*Text:*

· · · · · · ·

Caffeine Blocks HIV-1 Tat-Induced Amyloid Beta Production and Tau Phosphorylation

The increased life expectancy of people living with HIV-1 who are taking effective anti-retroviral therapeutics is now accompanied by increased Alzheimer's disease (AD)-like neurocognitive problems and neuropathological features such as increased levels of amyloid beta (A beta) and phosphorylated tau proteins. Others and we have shown that HIV-1 Tat promotes the development of AD-like pathology. Indeed, HIV-1 Tat once endocytosed into neurons can alter morphological features and functions of endolysosomes as well as increase A beta generation. Caffeine has been shown to have protective actions against AD and based on our recent findings that caffeine can inhibit endocytosis in neurons and can prevent neuronal A beta generation, we tested the hypothesis that caffeine blocks HIV-1 Tat-induced A beta generation and tau phosphorylation. In SH-SY5Y cells over-expressing wild-type amyloid beta precursor protein (A beta PP), we demonstrated that HIV-1 Tat significantly increased secreted levels and intracellular levels of A beta as well as cellular protein levels of phosphorylated tau. Caffeine significantly decreased levels of secreted and cellular levels of A beta, and significantly blocked HIV-1 Tat-induced increases in secreted and cellular levels of A beta. Caffeine also blocked HIV-1 Tat-induced increases in cellular levels of phosphorylated tau. Furthermore, caffeine blocked HIV-1 Tat-induced endolysosome dysfunction as indicated by decreased protein levels of vacuolar-ATPase and increased protein levels of cathepsin D. These results further implicate endolysosome dysfunction in the pathogenesis of AD and HAND, and by virtue of its ability to prevent and/or block neuropathological features associated with AD and HAND caffeine might find use as an effective adjunctive therapeutic agent.

· · · · · · ·

*Listed records:*
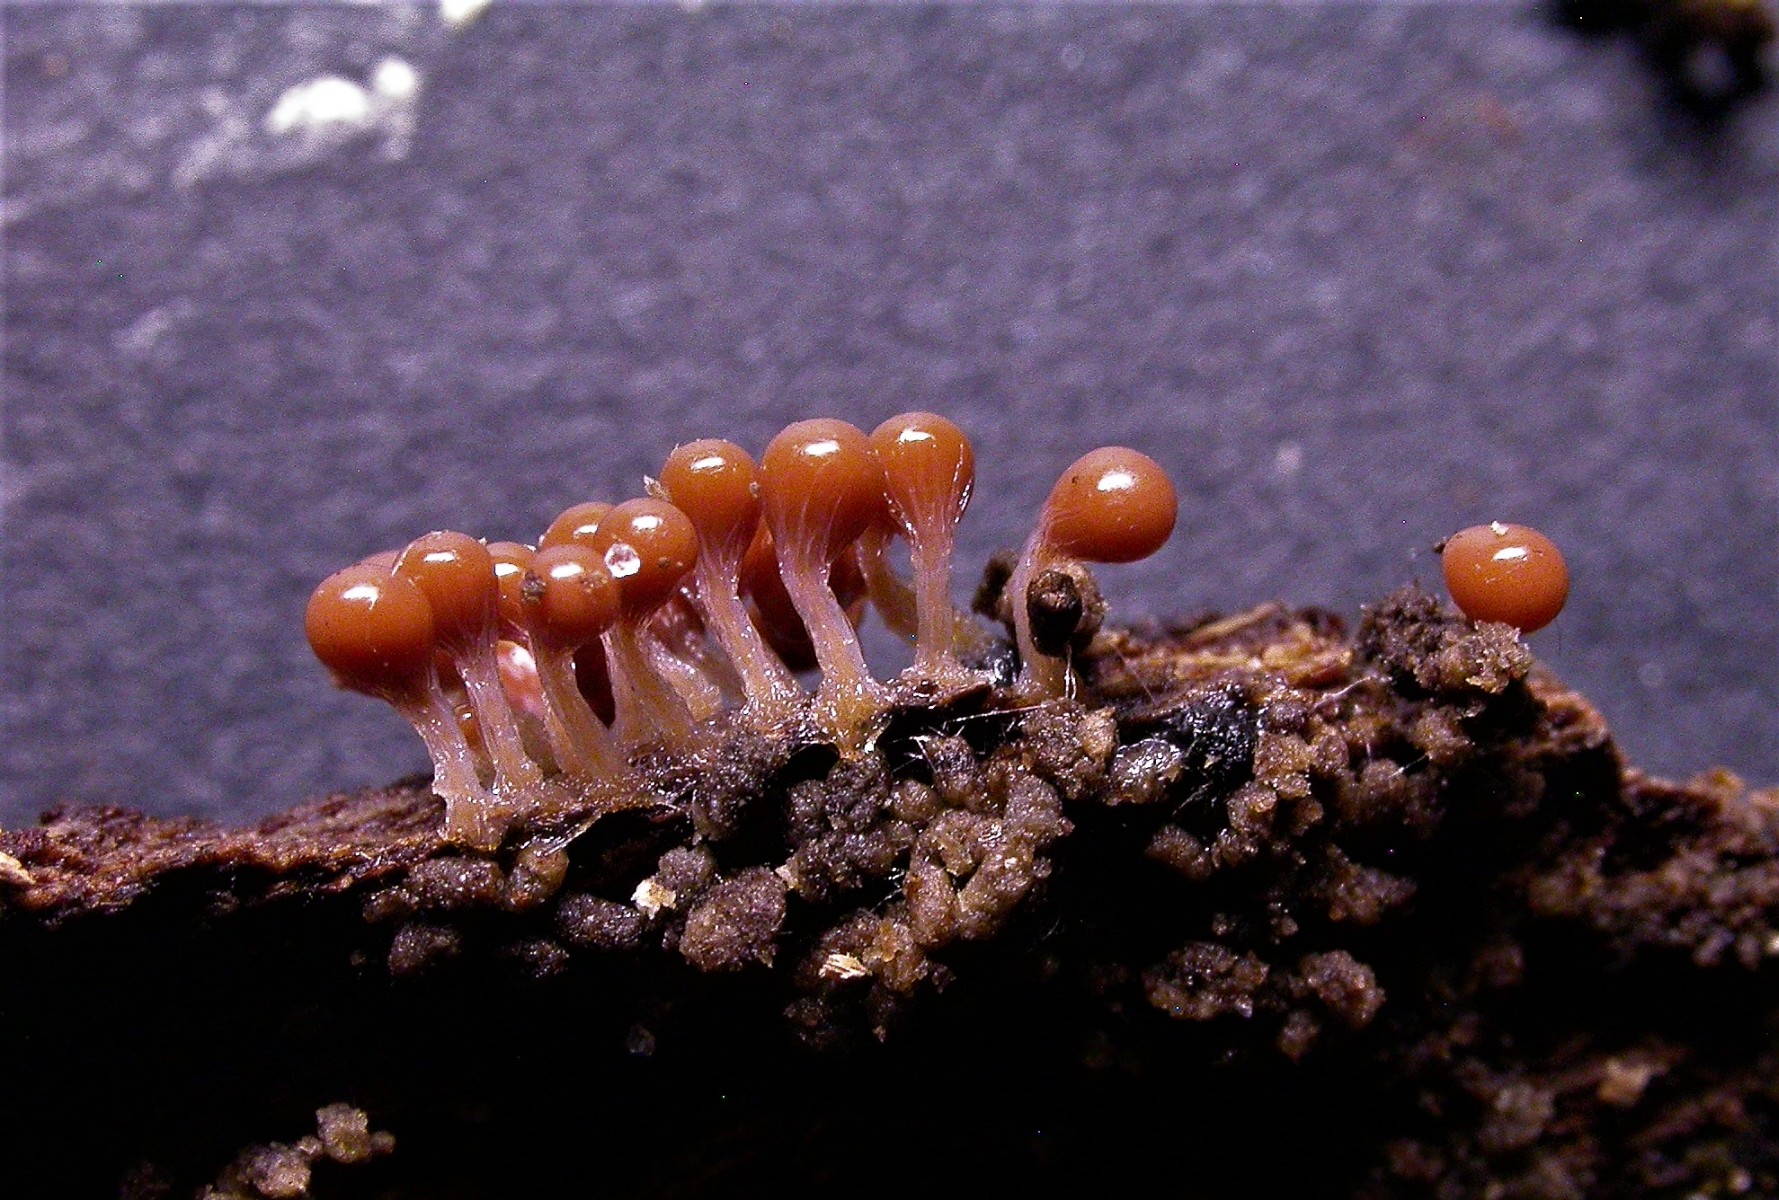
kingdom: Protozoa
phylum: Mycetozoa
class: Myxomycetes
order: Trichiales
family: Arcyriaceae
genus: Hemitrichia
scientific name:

· · · · · · ·

According to the text on caffeine and HIV-1 Tat, which levels did HIV-1 Tat significantly increase in SH-SY5Y cells over-expressing wild-type amyloid beta precursor protein? List each one. Answer using only the text on caffeine and HIV-1 Tat, not the listing.

- Secreted levels of A beta
- Intracellular levels of A beta
- Cellular protein levels of phosphorylated tau